AI still needs to have a human-in-the-middle to work
There is a common trait across the rush to solve complex firewall policy problems and automate and streamline SOC team workflows with AI Assistants. That trait is the need for all of these tools’ models to keep learning and course correcting with human input while providing contextually useful information.
VentureBeat spoke with Merritt Baer, Field CISO, Lacework, whose company recently introduced Lacework AI Assist. She told VentureBeat that AI-driven engines designed to parse policies help internal users understand their permissions better and that external users can better interact with their security insights and analytics.
“Security product folks hope that these types of reasoning and query capabilities will allow users to better understand what might be layers of policies, which can be hard for humans to reason about— and product folks hope that this can help to do security more effectively. It’s no panacea—you still need to do something with that information. And folks should still ask their vendors about their internal security policies when using custom LLMs like this,” says Baer.

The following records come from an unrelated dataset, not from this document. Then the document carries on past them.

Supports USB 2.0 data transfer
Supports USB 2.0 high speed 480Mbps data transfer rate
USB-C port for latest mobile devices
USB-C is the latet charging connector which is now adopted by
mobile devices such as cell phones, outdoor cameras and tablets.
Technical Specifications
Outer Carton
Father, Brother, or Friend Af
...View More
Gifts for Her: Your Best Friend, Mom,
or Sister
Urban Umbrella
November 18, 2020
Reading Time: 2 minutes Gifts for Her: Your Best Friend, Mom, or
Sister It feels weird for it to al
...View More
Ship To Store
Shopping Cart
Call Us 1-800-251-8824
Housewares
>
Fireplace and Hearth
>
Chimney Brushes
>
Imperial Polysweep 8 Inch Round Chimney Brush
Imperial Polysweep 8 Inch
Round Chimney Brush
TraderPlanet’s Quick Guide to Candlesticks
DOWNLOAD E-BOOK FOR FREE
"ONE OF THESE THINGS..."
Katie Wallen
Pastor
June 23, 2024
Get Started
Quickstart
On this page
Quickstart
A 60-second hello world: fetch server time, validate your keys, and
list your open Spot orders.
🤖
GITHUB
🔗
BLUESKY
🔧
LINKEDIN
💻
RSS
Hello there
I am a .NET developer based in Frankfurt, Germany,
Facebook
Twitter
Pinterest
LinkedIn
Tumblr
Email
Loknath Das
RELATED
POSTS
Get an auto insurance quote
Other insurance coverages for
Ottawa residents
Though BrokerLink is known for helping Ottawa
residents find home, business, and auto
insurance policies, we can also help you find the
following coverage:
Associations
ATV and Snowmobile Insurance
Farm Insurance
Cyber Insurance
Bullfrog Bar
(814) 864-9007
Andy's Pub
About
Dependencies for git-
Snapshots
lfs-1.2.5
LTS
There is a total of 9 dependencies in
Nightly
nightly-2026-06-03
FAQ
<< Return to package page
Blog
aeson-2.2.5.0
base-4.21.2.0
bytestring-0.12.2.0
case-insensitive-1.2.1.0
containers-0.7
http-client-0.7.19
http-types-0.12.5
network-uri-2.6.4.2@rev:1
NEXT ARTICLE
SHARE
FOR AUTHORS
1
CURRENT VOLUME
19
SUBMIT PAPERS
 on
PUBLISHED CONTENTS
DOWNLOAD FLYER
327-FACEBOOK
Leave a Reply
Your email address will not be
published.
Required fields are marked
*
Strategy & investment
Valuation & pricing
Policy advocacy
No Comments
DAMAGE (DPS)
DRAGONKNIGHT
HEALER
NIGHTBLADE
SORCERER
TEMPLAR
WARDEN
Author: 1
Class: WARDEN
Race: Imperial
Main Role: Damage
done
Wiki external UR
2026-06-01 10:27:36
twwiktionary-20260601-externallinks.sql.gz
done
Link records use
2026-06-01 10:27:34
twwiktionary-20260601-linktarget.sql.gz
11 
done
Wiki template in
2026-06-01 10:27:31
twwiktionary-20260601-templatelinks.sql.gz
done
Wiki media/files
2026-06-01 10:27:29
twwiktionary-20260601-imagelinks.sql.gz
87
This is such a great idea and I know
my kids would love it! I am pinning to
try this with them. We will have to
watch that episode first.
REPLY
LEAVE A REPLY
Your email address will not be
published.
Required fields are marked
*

On a broader scale, VentureBeat observes in most briefings on AI Assistants that the human-in-the-middle workflows are now table stakes in their product design. That’s evident in how well they are architected to flex between different roles. Ciscos’ AI Assistant for Security follows this paradigm and supports several standard configuration roles at launch.
Just as AI assistants from Airgap Networks, CrowdStrike with Charlotte AI, Google Cloud Security AI Workbench, Lacework AI Assist, Microsoft Security Copilot, Zscaler, and others can be configured for various roles, Cisco’s AI Assistant can flex from one role to another in security operations centers (SOC) with no re-configuration needed.
CrowdStrike’s Charlotte AI also supports role-based AI-defined workflows and can integrate multiple best-of-breed AI models from third-party, open-source, or in-house development, ensuring the most appropriate LLM is used for a given task. Lacework AI Assist is also designed to scale across different roles, typically in a SOC. LaceWork AI Assist is unique in its ability to tailor and personalize insights while scaling between novice and expert cybersecurity professionals who can rapidly interpret and act on complex security data.
Bottom line: How effective cybersecurity providers are at planning for the human-in-the-middle dynamics of their AI Assistants will directly impact their adoption and long-term contribution to securing organizations.